Identify every line in the entries below that contains the string "skPoint", matching case exactly, and copy each such line.

═════ Record set

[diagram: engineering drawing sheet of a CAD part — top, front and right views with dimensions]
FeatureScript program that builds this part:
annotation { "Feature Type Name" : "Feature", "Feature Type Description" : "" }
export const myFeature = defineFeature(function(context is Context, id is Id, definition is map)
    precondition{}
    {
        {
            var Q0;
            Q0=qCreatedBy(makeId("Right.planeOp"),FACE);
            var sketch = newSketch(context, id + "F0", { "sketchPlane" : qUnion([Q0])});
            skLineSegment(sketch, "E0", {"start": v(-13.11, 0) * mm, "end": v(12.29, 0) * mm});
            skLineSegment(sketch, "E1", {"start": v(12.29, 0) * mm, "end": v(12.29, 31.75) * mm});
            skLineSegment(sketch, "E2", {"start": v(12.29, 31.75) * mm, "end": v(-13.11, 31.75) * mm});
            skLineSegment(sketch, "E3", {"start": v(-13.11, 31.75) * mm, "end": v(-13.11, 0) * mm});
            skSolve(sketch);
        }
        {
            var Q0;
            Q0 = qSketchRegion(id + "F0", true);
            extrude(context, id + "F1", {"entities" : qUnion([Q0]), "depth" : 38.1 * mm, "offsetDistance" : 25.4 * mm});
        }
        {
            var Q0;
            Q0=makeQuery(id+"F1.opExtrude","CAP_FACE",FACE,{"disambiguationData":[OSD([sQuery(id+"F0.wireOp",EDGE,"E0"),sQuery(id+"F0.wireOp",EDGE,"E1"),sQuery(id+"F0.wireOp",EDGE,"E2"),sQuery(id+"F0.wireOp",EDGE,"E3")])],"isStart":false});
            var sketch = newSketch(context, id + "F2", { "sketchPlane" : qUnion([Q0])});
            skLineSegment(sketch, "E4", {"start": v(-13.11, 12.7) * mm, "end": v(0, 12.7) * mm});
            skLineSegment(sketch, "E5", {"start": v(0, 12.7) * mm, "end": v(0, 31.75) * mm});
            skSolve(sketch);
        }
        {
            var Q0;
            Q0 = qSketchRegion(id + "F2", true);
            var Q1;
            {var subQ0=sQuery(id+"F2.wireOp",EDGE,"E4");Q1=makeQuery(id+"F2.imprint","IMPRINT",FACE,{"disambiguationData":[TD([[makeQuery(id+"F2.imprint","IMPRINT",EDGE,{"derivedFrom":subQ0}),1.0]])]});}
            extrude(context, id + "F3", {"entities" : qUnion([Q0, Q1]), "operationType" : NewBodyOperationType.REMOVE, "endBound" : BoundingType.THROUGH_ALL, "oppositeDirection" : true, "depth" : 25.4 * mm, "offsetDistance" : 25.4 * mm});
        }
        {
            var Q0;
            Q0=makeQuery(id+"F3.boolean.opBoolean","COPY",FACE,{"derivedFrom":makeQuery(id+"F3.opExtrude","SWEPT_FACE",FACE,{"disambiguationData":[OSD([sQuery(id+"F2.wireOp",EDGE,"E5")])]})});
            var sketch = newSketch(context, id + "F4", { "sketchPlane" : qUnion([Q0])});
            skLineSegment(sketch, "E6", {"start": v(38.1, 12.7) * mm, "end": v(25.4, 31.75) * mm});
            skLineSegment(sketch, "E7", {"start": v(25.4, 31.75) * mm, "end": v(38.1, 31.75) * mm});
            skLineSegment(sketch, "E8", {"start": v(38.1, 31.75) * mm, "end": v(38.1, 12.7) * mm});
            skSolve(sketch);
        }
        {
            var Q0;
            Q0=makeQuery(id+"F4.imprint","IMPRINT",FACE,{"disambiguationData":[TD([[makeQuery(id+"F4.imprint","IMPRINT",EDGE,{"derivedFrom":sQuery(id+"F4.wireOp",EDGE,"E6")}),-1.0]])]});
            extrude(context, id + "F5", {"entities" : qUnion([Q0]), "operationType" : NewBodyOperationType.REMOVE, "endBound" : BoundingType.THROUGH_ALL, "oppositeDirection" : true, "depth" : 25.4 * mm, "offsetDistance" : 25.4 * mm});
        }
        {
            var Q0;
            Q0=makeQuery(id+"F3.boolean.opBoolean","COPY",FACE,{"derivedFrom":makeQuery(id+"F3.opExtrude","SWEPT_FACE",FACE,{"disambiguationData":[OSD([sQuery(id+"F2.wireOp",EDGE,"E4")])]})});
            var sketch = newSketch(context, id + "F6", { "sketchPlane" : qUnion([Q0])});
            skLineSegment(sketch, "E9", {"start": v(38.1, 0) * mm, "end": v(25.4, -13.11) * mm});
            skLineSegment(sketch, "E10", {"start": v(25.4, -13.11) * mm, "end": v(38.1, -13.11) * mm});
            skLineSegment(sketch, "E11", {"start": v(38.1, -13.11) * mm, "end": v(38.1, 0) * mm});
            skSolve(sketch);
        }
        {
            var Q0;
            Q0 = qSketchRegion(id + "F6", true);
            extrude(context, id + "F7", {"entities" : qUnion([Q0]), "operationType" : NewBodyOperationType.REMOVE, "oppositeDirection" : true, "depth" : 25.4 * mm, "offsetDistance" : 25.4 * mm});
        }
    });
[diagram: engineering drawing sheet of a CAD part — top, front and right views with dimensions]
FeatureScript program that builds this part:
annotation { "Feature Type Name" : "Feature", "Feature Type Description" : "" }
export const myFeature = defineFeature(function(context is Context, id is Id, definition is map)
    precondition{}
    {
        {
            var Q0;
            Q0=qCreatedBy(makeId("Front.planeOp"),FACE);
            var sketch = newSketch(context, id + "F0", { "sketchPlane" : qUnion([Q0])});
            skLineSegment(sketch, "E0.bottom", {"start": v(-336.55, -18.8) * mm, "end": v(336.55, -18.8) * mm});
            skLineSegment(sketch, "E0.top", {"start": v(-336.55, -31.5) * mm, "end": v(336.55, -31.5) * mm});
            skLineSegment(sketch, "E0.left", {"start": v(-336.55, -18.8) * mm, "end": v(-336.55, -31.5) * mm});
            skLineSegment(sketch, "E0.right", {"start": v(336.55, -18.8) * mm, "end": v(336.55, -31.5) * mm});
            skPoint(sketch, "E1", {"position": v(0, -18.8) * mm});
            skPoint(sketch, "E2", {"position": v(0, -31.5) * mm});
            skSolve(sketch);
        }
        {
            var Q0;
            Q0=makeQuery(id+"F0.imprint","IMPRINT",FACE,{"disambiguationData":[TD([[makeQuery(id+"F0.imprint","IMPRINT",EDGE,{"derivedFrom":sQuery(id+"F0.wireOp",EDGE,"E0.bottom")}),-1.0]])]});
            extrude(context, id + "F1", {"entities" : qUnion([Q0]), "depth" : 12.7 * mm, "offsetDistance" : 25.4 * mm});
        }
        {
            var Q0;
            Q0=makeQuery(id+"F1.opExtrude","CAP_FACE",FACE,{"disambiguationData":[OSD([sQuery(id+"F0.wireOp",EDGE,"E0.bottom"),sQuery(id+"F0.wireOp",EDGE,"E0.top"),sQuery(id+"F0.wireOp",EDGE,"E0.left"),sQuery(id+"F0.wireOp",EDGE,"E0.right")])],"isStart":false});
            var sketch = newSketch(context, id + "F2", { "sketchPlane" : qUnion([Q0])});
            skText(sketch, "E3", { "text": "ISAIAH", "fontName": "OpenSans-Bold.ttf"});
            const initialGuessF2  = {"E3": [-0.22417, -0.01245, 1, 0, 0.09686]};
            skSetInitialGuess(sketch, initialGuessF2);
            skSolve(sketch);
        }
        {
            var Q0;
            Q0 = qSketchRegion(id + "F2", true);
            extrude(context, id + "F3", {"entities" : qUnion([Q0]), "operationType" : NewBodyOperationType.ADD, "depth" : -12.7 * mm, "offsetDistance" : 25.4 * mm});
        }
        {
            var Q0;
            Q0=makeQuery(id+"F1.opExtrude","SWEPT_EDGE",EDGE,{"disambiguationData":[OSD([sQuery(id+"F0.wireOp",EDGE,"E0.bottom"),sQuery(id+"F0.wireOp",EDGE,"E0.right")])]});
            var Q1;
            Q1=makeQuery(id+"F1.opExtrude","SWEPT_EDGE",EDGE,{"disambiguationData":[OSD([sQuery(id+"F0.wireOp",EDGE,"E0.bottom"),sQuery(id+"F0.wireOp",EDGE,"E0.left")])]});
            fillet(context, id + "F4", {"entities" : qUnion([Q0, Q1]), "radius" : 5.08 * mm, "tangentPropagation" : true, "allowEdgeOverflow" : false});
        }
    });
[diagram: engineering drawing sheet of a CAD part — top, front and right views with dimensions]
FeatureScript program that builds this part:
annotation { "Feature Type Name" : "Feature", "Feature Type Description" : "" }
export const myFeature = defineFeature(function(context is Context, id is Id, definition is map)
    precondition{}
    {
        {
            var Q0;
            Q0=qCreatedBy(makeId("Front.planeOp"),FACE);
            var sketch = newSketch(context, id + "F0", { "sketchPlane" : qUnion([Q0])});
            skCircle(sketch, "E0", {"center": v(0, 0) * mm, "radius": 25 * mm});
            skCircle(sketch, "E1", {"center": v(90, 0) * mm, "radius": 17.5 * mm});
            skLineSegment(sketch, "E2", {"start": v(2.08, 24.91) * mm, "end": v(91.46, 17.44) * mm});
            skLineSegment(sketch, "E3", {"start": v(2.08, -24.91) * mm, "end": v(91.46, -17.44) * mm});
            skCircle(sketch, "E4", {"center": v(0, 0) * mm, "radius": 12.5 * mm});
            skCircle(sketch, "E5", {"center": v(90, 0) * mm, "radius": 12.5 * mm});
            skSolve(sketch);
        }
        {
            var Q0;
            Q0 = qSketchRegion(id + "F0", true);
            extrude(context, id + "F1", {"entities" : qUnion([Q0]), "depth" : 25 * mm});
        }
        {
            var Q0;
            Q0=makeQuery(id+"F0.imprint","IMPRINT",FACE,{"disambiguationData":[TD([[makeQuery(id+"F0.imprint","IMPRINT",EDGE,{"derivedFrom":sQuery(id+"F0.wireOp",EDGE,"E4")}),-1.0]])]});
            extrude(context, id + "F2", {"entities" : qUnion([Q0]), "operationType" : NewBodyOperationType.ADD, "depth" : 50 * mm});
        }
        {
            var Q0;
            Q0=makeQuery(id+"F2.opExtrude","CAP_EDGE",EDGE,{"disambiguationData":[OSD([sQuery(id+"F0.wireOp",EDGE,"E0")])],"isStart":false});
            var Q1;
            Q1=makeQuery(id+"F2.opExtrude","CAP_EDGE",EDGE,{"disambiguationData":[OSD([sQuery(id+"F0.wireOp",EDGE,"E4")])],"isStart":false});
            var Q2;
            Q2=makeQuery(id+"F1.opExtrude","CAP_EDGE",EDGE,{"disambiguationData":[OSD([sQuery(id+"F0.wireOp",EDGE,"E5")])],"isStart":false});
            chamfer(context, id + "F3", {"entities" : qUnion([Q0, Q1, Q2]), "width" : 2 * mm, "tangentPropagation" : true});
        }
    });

══════════

▶ _Problem solution_:
            skPoint(sketch, "E1", {"position": v(0, -18.8) * mm});
            skPoint(sketch, "E2", {"position": v(0, -31.5) * mm});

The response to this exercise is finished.